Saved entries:
*****
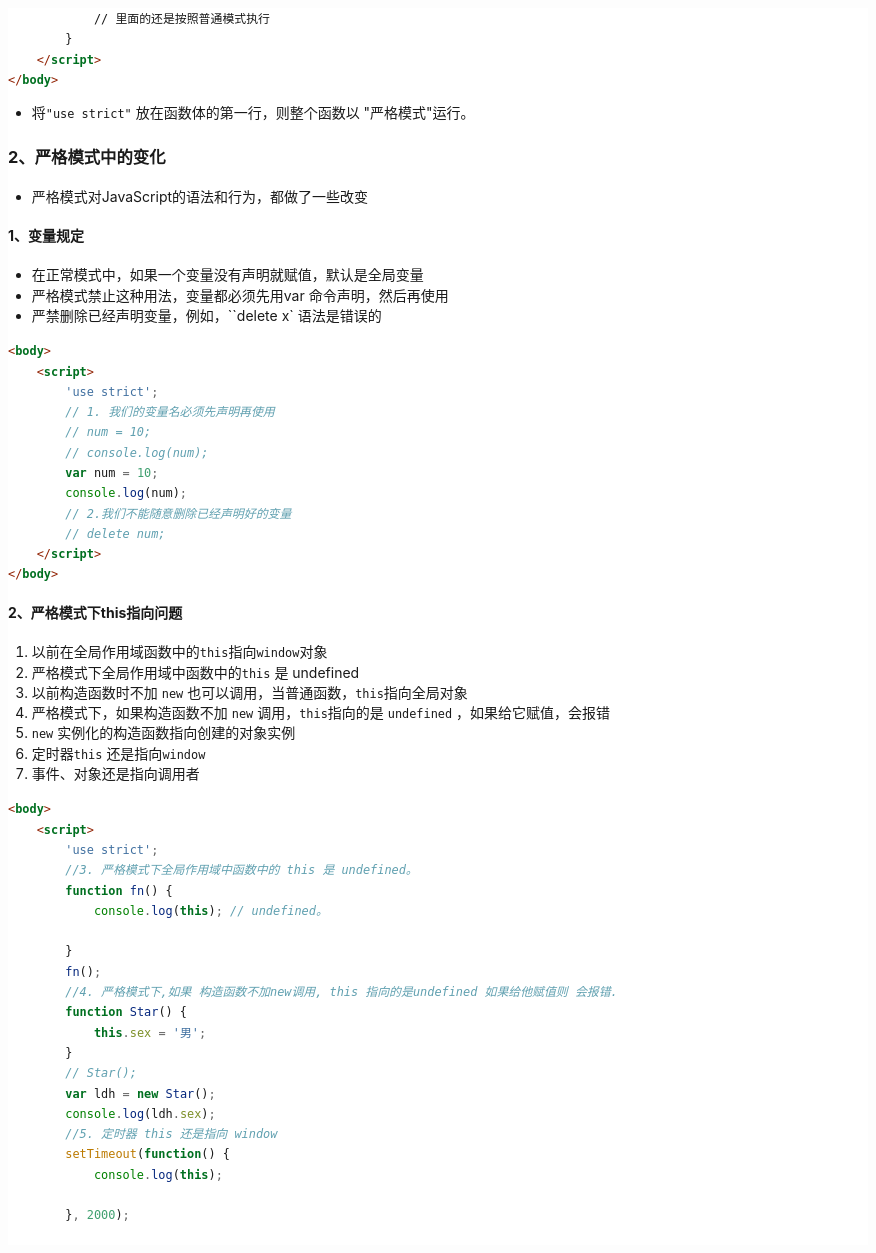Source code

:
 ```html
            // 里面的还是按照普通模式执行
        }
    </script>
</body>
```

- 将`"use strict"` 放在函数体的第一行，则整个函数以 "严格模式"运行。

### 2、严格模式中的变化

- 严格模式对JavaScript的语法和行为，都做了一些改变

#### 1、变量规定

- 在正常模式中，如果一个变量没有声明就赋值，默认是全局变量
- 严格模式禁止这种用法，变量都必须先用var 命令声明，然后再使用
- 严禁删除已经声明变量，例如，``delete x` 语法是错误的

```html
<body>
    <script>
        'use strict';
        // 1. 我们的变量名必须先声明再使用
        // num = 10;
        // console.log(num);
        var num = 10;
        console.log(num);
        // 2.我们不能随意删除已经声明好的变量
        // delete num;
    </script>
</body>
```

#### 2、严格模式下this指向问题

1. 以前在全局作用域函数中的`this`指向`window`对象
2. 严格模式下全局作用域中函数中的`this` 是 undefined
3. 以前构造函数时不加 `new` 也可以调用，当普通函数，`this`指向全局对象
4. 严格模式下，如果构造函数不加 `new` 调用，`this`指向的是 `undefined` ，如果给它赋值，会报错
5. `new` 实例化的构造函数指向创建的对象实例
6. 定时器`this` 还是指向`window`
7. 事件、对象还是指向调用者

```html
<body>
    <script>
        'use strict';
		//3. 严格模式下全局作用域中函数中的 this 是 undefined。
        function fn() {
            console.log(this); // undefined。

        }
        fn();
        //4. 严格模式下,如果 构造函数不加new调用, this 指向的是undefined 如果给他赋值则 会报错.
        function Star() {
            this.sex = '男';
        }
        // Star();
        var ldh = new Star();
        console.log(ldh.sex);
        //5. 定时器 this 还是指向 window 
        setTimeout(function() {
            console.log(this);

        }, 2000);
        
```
*****
§ ACTION ITEM
Set every line of the records down again exactly, and exclude all pictures.

§ ANSWER FOR THIS EXERCISE
Source code

:
 ```html
            // 里面的还是按照普通模式执行
        }
    </script>
</body>
```

- 将`"use strict"` 放在函数体的第一行，则整个函数以 "严格模式"运行。

### 2、严格模式中的变化

- 严格模式对JavaScript的语法和行为，都做了一些改变

#### 1、变量规定

- 在正常模式中，如果一个变量没有声明就赋值，默认是全局变量
- 严格模式禁止这种用法，变量都必须先用var 命令声明，然后再使用
- 严禁删除已经声明变量，例如，``delete x` 语法是错误的

```html
<body>
    <script>
        'use strict';
        // 1. 我们的变量名必须先声明再使用
        // num = 10;
        // console.log(num);
        var num = 10;
        console.log(num);
        // 2.我们不能随意删除已经声明好的变量
        // delete num;
    </script>
</body>
```

#### 2、严格模式下this指向问题

1. 以前在全局作用域函数中的`this`指向`window`对象
2. 严格模式下全局作用域中函数中的`this` 是 undefined
3. 以前构造函数时不加 `new` 也可以调用，当普通函数，`this`指向全局对象
4. 严格模式下，如果构造函数不加 `new` 调用，`this`指向的是 `undefined` ，如果给它赋值，会报错
5. `new` 实例化的构造函数指向创建的对象实例
6. 定时器`this` 还是指向`window`
7. 事件、对象还是指向调用者

```html
<body>
    <script>
        'use strict';
		//3. 严格模式下全局作用域中函数中的 this 是 undefined。
        function fn() {
            console.log(this); // undefined。

        }
        fn();
        //4. 严格模式下,如果 构造函数不加new调用, this 指向的是undefined 如果给他赋值则 会报错.
        function Star() {
            this.sex = '男';
        }
        // Star();
        var ldh = new Star();
        console.log(ldh.sex);
        //5. 定时器 this 还是指向 window 
        setTimeout(function() {
            console.log(this);

        }, 2000);
        
```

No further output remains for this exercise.